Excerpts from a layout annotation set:
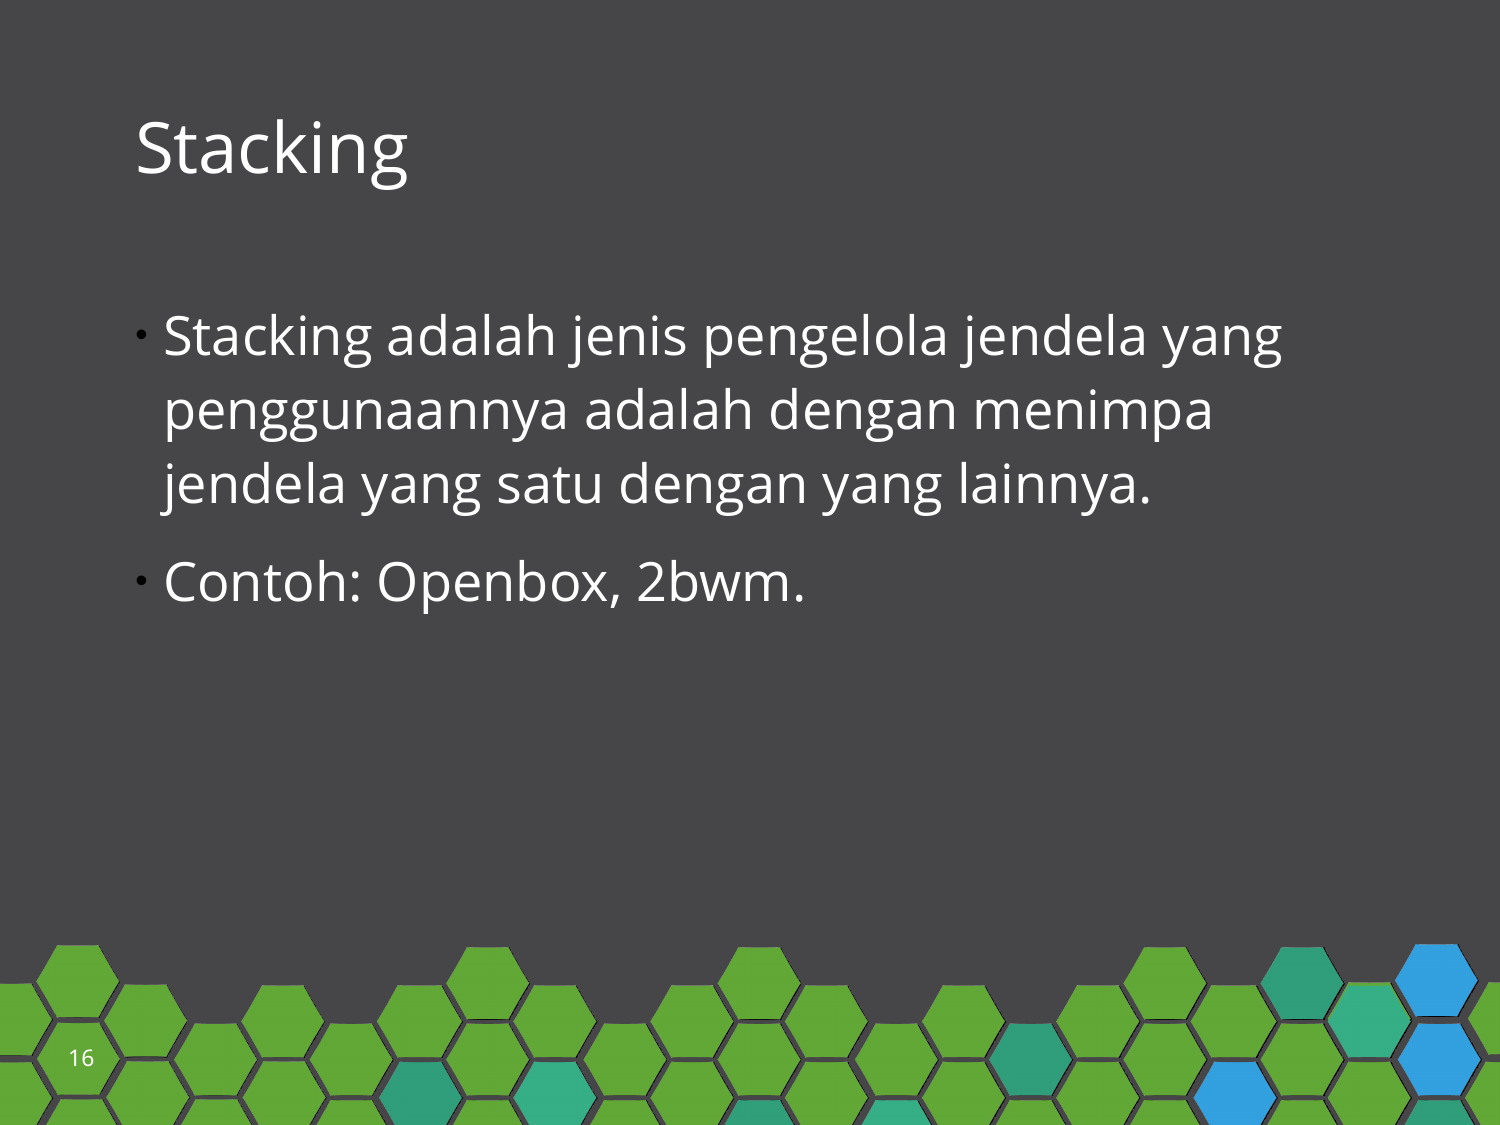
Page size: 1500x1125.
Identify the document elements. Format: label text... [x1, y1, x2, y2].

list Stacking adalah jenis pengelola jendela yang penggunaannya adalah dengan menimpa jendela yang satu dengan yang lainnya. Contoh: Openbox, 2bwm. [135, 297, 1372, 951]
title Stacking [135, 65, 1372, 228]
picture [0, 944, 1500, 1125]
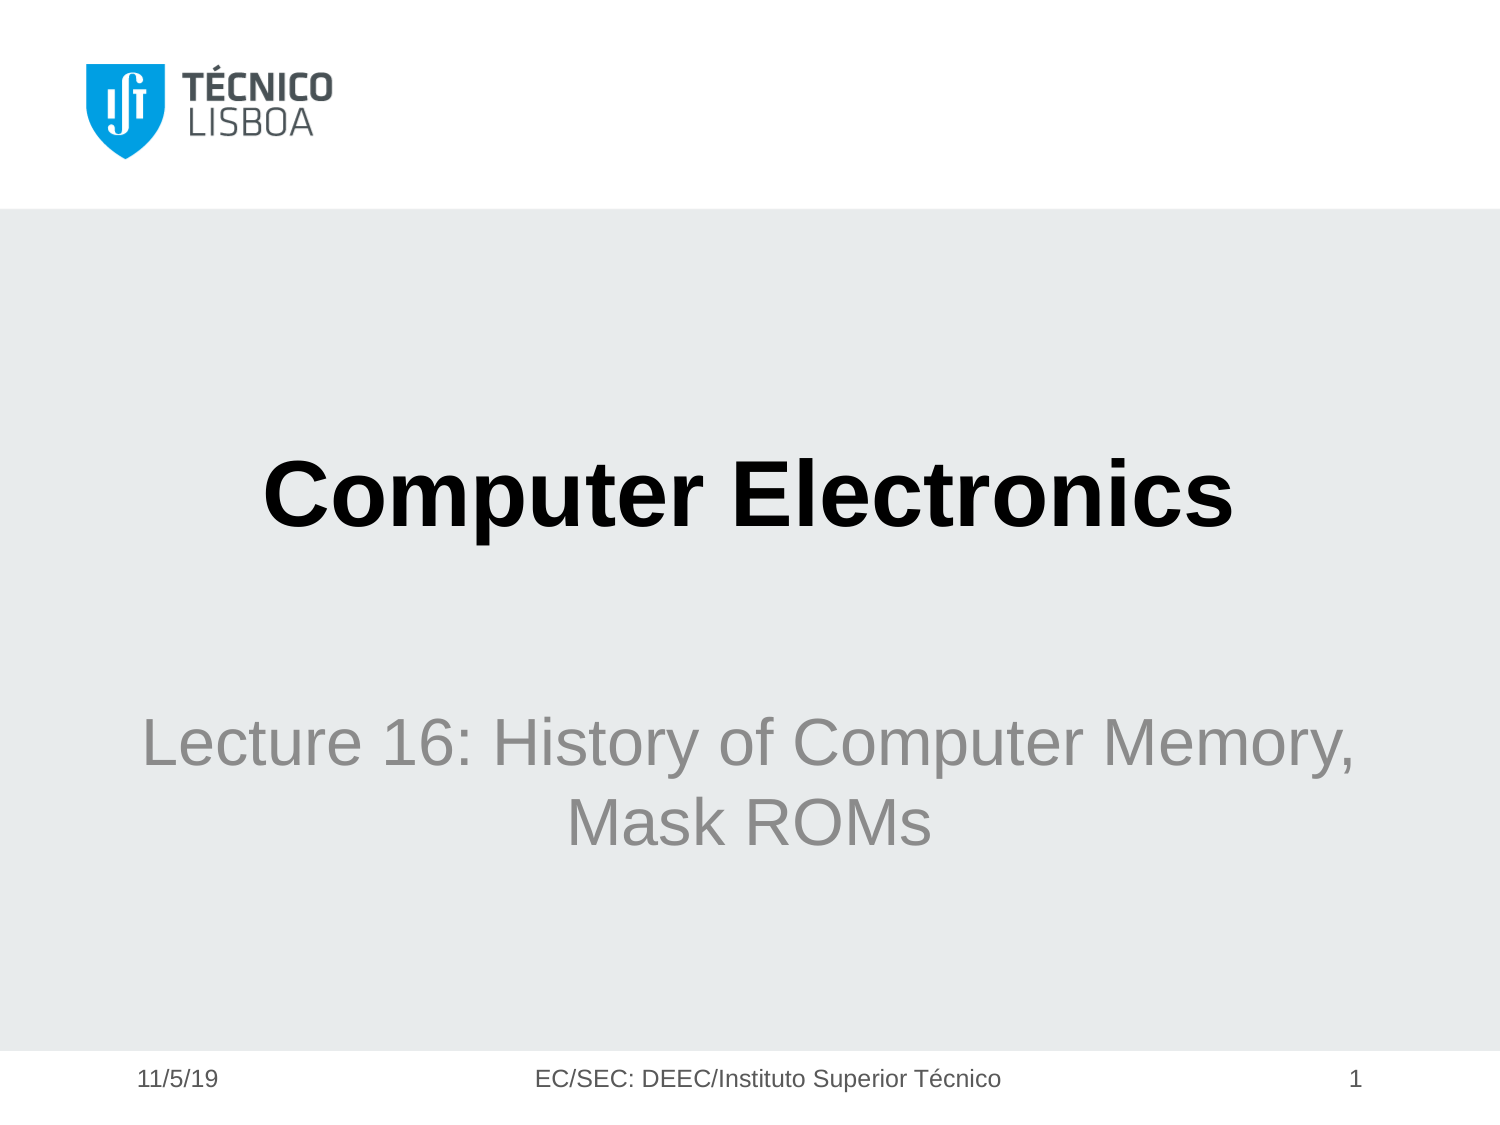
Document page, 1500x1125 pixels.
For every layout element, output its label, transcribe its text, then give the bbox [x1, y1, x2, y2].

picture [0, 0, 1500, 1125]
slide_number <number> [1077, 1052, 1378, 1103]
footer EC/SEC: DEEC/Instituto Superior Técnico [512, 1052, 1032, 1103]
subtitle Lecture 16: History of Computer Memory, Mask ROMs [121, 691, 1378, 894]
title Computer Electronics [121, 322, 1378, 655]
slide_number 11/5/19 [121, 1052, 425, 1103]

■ **Description of the task**: Rewrite all of the records above, switching every occurrence of "1500x1125" to "1500 by 1125" and leaving everything else unchanged. Omit the pictures from your answer.

■ **Reply**:
Page size: 1500 by 1125.
Identify the document elements. Format: label text... [x1, y1, x2, y2].

list Stacking adalah jenis pengelola jendela yang penggunaannya adalah dengan menimpa jendela yang satu dengan yang lainnya. Contoh: Openbox, 2bwm. [135, 297, 1372, 951]
title Stacking [135, 65, 1372, 228]
picture [0, 944, 1500, 1125]
Document page, 1500 by 1125 pixels.
For every layout element, output its label, transcribe its text, then give the bbox [x1, y1, x2, y2].

picture [0, 0, 1500, 1125]
slide_number <number> [1077, 1052, 1378, 1103]
footer EC/SEC: DEEC/Instituto Superior Técnico [512, 1052, 1032, 1103]
subtitle Lecture 16: History of Computer Memory, Mask ROMs [121, 691, 1378, 894]
title Computer Electronics [121, 322, 1378, 655]
slide_number 11/5/19 [121, 1052, 425, 1103]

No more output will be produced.